Diksia.com - Researchers in the United States are developing a durable contraceptive for female cats.
This means female cats no longer need to undergo surgery to be neutered, according to a new study cited by Smithsonian Magazine.
A single injection could help control the world’s cat population.
The world cat population has reached about 600 million, and about 80 percent of those are feral.
Wild cats cause great damage to wildlife.
In the United States alone, domestic cats prey on between 1.3 and 4 billion birds and between 6.3 and 22.3 billion mammals each year.
Currently, surgery is the main method of neutering cats, and it is an expensive and risky procedure.
Meanwhile, the new technique is described in an article published Tuesday (6/6/2023) in the journal Nature Communications.
According to the study, a single injection of gene therapy could provide long-term contraception for female cats.
Later this year, the researchers will meet with the U.S. Food and Drug Administration to discuss how to further test their method, said David Pépin, one of the study’s authors and a molecular biologist at Harvard Medical School.
“It’s very exciting and I hope it goes well,” Julie Levy, a veterinarian at the University of Florida who was not involved in the study, told the New York Times.
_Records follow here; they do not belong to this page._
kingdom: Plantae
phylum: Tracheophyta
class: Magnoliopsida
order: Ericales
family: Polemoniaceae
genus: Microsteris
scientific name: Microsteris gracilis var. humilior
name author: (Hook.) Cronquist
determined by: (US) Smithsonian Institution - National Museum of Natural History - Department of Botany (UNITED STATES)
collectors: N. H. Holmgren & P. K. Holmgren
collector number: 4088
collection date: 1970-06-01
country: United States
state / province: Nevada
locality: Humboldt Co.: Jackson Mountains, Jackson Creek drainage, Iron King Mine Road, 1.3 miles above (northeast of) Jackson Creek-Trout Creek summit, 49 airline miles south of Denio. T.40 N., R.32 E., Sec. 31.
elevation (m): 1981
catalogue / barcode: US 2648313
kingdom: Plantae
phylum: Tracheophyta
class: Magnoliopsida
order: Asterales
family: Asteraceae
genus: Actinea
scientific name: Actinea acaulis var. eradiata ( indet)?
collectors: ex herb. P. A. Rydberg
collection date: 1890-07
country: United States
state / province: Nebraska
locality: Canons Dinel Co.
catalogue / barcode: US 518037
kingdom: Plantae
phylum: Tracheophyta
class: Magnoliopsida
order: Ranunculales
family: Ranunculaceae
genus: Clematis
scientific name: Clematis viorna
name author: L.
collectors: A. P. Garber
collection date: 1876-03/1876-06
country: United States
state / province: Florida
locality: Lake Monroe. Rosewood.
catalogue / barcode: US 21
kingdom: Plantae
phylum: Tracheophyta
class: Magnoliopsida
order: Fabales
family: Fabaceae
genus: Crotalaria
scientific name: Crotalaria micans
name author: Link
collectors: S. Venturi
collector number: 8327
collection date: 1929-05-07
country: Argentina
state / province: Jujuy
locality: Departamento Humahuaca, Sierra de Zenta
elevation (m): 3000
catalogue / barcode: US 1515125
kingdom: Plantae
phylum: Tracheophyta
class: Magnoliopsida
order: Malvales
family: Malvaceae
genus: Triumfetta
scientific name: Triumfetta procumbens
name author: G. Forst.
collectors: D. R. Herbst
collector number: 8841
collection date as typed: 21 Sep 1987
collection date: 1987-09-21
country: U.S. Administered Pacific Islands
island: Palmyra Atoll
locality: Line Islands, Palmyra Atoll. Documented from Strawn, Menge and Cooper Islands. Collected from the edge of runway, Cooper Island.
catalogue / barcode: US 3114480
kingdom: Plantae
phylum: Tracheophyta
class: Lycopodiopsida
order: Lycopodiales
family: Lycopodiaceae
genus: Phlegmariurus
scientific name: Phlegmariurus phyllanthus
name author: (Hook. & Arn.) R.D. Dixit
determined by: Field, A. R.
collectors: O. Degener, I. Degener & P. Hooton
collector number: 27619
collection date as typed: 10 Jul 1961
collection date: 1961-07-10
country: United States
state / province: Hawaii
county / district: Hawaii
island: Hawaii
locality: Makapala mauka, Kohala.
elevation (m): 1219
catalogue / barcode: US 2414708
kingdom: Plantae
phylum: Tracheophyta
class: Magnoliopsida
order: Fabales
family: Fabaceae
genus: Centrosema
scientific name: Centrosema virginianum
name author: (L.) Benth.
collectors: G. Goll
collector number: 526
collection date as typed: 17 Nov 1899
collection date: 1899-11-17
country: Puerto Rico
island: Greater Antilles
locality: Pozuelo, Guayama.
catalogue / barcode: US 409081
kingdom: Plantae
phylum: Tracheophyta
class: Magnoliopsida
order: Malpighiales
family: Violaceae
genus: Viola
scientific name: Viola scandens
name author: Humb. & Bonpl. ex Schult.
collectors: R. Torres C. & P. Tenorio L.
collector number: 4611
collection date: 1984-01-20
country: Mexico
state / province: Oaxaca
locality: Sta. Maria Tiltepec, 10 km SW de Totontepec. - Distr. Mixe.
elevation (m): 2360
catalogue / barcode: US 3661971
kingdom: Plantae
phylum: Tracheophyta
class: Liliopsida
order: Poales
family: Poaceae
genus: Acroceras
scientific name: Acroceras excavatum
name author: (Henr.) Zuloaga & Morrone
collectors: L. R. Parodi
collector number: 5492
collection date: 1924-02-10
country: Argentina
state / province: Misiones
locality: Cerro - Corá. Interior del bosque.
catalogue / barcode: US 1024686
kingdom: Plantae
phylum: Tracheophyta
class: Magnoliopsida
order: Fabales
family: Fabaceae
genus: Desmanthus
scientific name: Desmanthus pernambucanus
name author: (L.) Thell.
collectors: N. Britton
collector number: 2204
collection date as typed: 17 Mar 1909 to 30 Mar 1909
“Wouldn’t it be better if we could send someone to the field to give the cats an injection and then release them?”
Currently, cats are sterilized by removing their reproductive organs.
This surgery increases the animal’s risk of infection and bleeding, and recovery takes seven to 10 days.
“Surgery, especially in wildlife, involves tremendous stress and expense in capturing the animal, taking it to a surgical facility, performing an operation, holding it overnight, and then releasing it,” said Aime Johnson, a veterinarian in Auburn University not involved in the operation. Study.
“A simple injection allows for instant capture, injection and release.”
Since the surgery must be performed by a specialist, the availability of veterinarians also limits progress.